DESCRIPTION OF THE TASK » Exactly as they appear below, repeat the lines from the one with "Çimnaz Sultanovanın məzarından" through the one with "Vegetarische kip in room met groente". Drop every picture.

▬▬▬▬▬▬▬▬▬▬

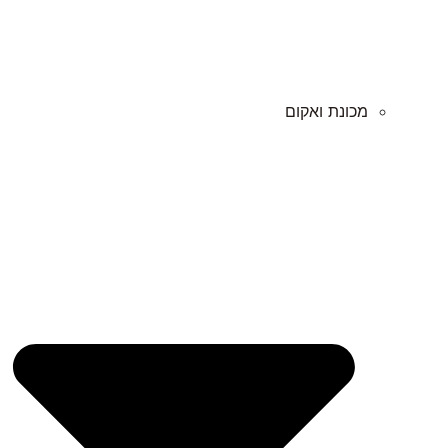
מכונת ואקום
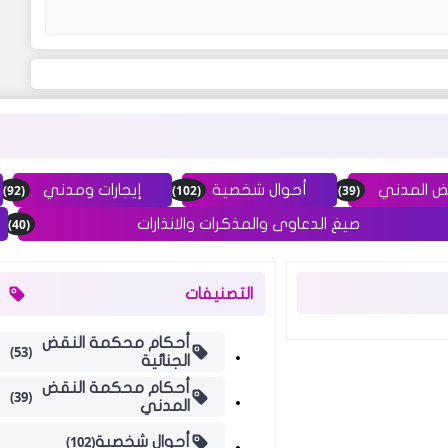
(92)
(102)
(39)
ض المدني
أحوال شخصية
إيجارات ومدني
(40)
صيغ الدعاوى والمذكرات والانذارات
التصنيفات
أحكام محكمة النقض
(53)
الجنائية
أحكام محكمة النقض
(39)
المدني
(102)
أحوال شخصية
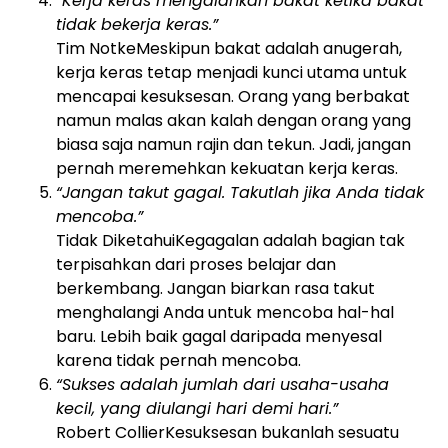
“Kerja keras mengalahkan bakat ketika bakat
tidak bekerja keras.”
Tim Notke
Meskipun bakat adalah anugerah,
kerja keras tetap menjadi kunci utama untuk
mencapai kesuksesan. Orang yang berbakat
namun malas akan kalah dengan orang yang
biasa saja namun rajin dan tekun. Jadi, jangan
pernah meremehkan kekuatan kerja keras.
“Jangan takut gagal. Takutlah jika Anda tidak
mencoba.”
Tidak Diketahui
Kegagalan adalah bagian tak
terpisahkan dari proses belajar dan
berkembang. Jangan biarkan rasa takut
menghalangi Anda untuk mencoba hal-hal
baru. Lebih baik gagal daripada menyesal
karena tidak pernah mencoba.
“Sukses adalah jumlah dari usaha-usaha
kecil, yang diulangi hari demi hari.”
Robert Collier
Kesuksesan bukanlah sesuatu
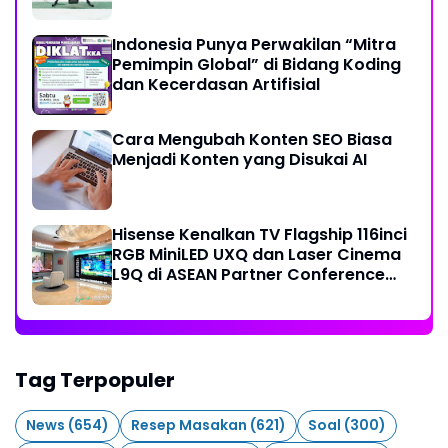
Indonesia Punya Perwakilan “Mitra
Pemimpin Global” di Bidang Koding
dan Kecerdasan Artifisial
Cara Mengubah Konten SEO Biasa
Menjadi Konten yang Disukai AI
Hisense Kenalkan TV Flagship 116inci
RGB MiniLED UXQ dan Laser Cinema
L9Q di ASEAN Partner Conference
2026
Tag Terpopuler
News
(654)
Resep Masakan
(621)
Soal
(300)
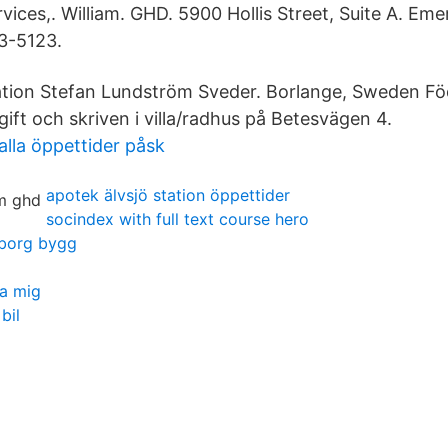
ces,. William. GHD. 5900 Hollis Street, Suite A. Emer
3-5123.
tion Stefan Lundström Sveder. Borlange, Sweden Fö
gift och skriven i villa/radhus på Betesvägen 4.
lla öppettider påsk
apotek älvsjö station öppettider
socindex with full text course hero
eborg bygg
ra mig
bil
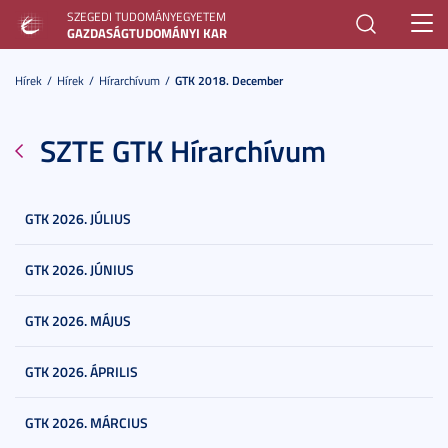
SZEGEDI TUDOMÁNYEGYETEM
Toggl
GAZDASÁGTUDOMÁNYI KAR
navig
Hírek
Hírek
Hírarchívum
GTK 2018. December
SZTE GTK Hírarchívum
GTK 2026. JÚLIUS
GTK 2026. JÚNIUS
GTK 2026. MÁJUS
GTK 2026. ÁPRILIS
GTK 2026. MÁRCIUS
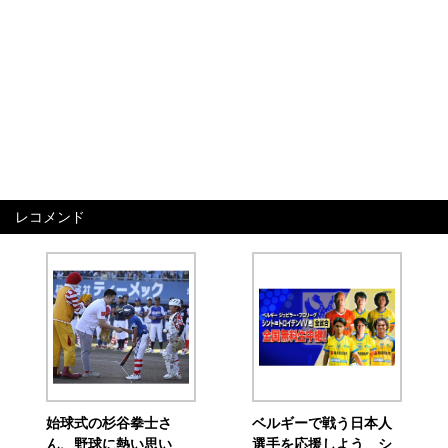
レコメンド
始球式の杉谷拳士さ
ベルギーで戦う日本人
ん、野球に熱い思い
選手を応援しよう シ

▬▬▬▬▬▬▬▬▬▬

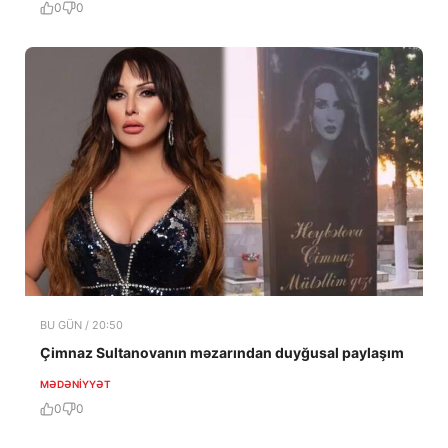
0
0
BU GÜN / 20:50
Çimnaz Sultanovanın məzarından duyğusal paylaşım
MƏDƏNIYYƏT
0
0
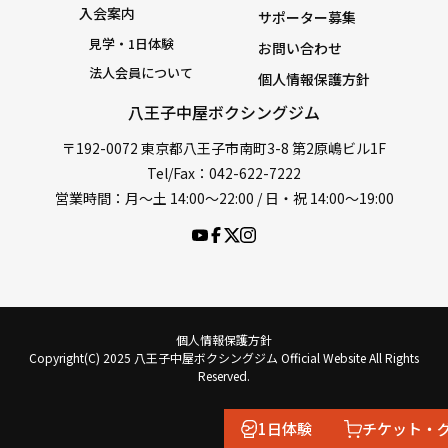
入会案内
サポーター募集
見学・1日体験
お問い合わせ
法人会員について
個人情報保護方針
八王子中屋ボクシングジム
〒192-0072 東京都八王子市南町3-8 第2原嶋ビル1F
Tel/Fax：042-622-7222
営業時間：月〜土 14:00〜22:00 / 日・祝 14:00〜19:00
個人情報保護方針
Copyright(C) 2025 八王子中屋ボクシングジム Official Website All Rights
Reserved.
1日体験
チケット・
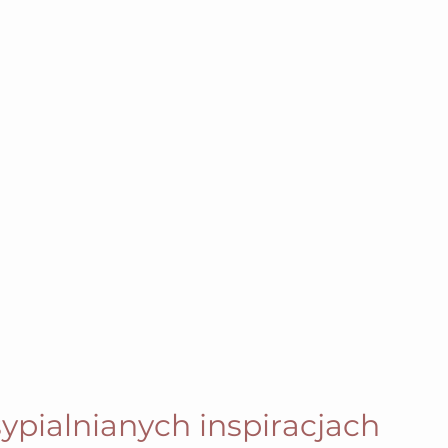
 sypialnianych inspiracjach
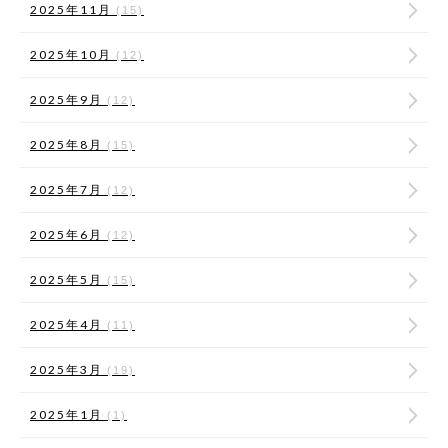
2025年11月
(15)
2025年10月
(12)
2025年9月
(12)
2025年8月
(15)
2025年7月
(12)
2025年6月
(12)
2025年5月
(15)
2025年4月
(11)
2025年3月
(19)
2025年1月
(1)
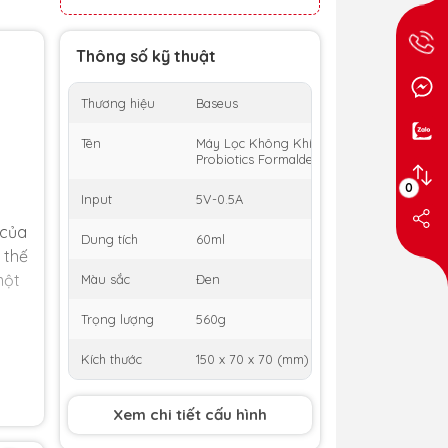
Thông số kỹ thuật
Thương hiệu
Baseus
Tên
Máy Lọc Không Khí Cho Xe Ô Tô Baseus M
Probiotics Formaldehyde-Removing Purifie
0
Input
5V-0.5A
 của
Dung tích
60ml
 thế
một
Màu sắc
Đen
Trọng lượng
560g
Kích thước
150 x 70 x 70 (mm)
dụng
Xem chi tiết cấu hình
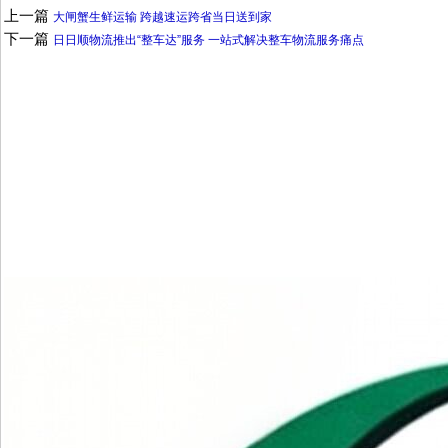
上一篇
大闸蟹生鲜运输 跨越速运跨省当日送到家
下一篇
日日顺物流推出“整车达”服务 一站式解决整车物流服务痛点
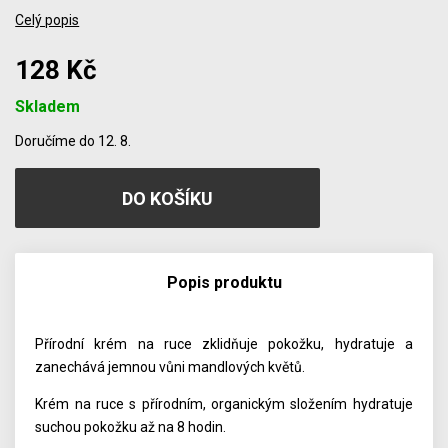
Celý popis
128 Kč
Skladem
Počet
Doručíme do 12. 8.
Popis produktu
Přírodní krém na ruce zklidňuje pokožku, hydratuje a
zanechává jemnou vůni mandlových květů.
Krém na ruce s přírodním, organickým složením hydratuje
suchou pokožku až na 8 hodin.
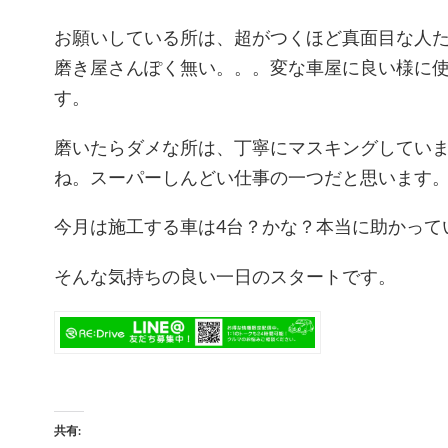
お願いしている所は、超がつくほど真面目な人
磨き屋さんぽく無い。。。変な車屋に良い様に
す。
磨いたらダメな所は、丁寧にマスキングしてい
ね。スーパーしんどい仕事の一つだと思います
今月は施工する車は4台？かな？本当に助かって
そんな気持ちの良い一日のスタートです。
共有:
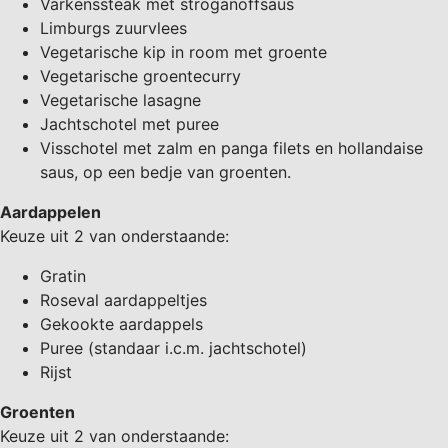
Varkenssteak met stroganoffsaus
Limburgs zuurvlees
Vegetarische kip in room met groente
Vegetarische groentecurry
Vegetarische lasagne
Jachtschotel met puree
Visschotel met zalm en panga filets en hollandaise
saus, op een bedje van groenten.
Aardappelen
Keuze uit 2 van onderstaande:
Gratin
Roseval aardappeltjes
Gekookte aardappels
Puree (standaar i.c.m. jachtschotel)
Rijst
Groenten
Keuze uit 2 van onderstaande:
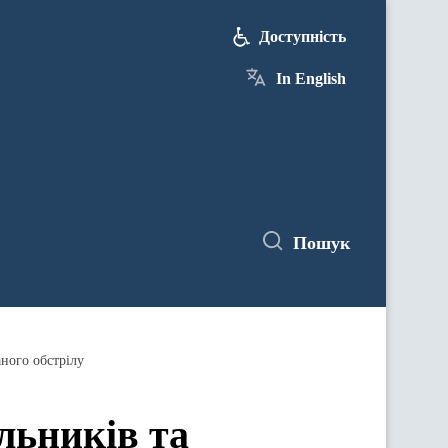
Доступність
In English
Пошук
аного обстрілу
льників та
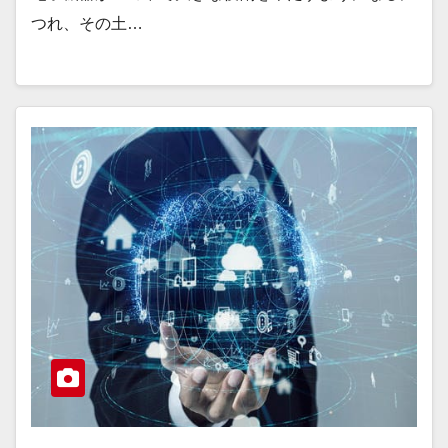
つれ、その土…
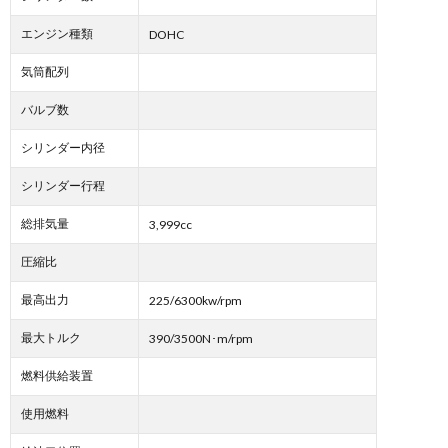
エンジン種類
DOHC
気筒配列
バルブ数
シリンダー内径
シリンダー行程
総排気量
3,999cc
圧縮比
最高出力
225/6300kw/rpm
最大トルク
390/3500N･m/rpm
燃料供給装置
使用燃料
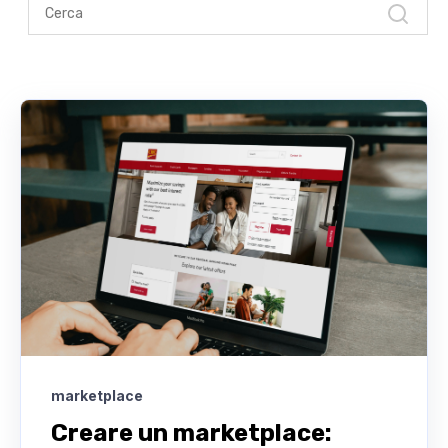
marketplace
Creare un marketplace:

▬▬▬▬▬▬▬▬▬▬

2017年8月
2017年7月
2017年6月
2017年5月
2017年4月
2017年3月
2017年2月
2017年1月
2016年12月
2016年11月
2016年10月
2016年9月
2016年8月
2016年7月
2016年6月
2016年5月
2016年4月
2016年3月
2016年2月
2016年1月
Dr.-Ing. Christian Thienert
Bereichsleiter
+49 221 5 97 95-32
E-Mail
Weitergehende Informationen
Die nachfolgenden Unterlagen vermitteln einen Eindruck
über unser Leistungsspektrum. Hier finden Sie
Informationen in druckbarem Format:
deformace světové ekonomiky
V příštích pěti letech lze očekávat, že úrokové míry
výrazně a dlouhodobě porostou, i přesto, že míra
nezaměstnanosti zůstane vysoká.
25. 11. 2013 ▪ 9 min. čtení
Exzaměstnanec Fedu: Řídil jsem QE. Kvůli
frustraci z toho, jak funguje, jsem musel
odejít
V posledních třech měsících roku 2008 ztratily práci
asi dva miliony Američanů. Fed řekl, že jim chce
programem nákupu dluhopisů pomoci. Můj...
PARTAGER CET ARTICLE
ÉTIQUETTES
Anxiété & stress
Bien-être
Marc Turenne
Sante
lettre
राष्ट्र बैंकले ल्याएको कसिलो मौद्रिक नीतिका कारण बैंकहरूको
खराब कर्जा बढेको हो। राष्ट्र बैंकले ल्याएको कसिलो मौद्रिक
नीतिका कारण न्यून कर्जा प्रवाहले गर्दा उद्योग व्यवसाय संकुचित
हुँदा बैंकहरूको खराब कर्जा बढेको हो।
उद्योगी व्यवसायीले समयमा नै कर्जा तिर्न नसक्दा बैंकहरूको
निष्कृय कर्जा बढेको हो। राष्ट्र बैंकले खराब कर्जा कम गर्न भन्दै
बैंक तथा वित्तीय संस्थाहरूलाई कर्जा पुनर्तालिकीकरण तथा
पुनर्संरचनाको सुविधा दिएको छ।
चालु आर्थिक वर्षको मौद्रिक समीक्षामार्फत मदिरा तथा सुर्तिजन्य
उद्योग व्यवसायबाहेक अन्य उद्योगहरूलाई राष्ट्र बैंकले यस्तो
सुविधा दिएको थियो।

▬▬▬▬▬▬▬▬▬▬

EXERCISE ANSWER »
Çimnaz Sultanovanın məzarından duyğusal paylaşım
MƏDƏNIYYƏT
0
0
入会案内
サポーター募集
見学・1日体験
お問い合わせ
法人会員について
個人情報保護方針
八王子中屋ボクシングジム
〒192-0072 東京都八王子市南町3-8 第2原嶋ビル1F
Tel/Fax：042-622-7222
営業時間：月〜土 14:00〜22:00 / 日・祝 14:00〜19:00
個人情報保護方針
Copyright(C) 2025 八王子中屋ボクシングジム Official Website All Rights
Reserved.
1日体験
チケット・
 sypialnianych inspiracjach
2025年11月
(15)
2025年10月
(12)
2025年9月
(12)
2025年8月
(15)
2025年7月
(12)
2025年6月
(12)
2025年5月
(15)
2025年4月
(11)
2025年3月
(19)
2025年1月
(1)
Thông số kỹ thuật
Thương hiệu
Baseus
Tên
Máy Lọc Không Khí Cho Xe Ô Tô Baseus M
Probiotics Formaldehyde-Removing Purifie
0
Input
5V-0.5A
 của
Dung tích
60ml
 thế
một
Màu sắc
Đen
Trọng lượng
560g
Kích thước
150 x 70 x 70 (mm)
dụng
Xem chi tiết cấu hình
上一篇
大闸蟹生鲜运输 跨越速运跨省当日送到家
下一篇
日日顺物流推出“整车达”服务 一站式解决整车物流服务痛点
Celý popis
128 Kč
Skladem
Počet
Doručíme do 12. 8.
Popis produktu
Přírodní krém na ruce zklidňuje pokožku, hydratuje a
zanechává jemnou vůni mandlových květů.
Krém na ruce s přírodním, organickým složením hydratuje
suchou pokožku až na 8 hodin.
お願いしている所は、超がつくほど真面目な人
磨き屋さんぽく無い。。。変な車屋に良い様に
す。
磨いたらダメな所は、丁寧にマスキングしてい
ね。スーパーしんどい仕事の一つだと思います
今月は施工する車は4台？かな？本当に助かって
そんな気持ちの良い一日のスタートです。
共有:
Varkenssteak met stroganoffsaus
Limburgs zuurvlees
Vegetarische kip in room met groente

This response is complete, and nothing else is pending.